Actually just in time for my first year for NFL in HD...


----------



## jclewter79 (Jan 8, 2008)

I never knew that CBS did not broadcast all NFL in HD. I only watch the cowboys every week if it was on CBS it was in HD.


----------



## Stewart Vernon (Jan 7, 2005)

miketorse said:


> It's taken an EMBARRASSINGLY long time for CBS to finally do this. I've read some other articles about CBS having ALL games in HD this year. Finally.
> 
> Actually just in time for my first year for NFL in HD...


I see lots of folks asking why aren't all games in HD... but you actually are answering the question with your revelation that you just now have HD in your home to watch.

While I agree it has been slow coming... it is partly slow because the majority of TV watchers are still watching in SD... so unless and until people are ponying up for HD in the home, it doesn't make the network a lot of money to go HD on everything from day one.


----------



## RASCAL01 (Aug 2, 2006)

rcoleman111 said:


> The games haven't all been in HD the last four years. Until last season, only 3 games per week were in HD.


You are wrong! In the Boston area I have watched all the Patriots games on CBS in the last 4 yrs and they have been in HD.


----------



## Stewart Vernon (Jan 7, 2005)

RASCAL01 said:


> You are wrong!

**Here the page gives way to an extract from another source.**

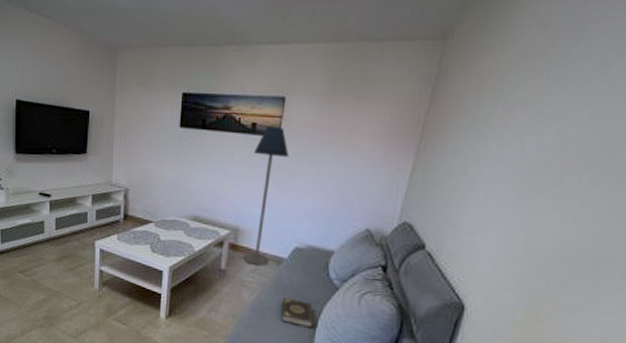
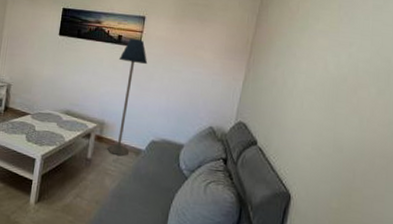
book: present [281,297,315,329] -> none [138,185,168,215]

In the Boston area I have watched all the Patriots games on CBS in the last 4 yrs and they have been in HD.


In recent years the Patriots games have been game-of-the-week type of games most weeks, so no surprise that CBS would pick those to be in HD most weeks.

Back when FOX was doing 480p widescreen and first went HD they still did some 480p widescreen games every once in a while, but you can bet it was never a Dallas Cowboys game.


----------



## Guest (Aug 18, 2008)

RASCAL01 said:


> You are wrong! In the Boston area I have watched all the Patriots games on CBS in the last 4 yrs and they have been in HD.


Facts are facts. Until last season, CBS only telecast 3 games per week in HD. Last season they carried a maximum of 6 games. Most weeks they only carried 5.


----------